The task:
A word-for-word copy of the lines from the one holding "grupos de apoyo" through the final line of the records below is the only output asked for.

┄┄┄┄┄┄┄┄┄┄

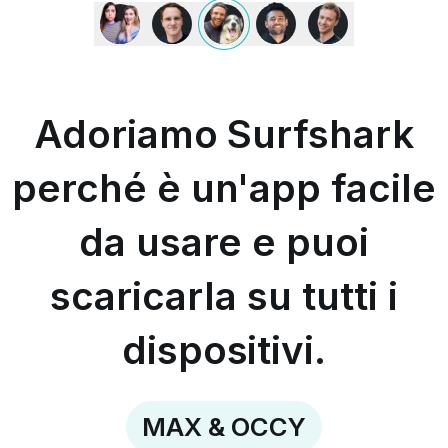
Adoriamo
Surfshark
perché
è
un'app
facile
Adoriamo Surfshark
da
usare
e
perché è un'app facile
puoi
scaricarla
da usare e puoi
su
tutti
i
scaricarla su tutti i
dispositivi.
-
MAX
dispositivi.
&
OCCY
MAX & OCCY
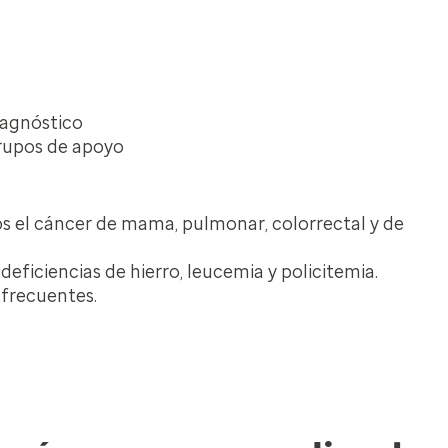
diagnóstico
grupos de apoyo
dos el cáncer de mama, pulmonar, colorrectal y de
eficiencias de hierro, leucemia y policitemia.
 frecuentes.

┄┄┄┄┄┄┄┄┄┄

Answer area:
grupos de apoyo
dos el cáncer de mama, pulmonar, colorrectal y de
eficiencias de hierro, leucemia y policitemia.
 frecuentes.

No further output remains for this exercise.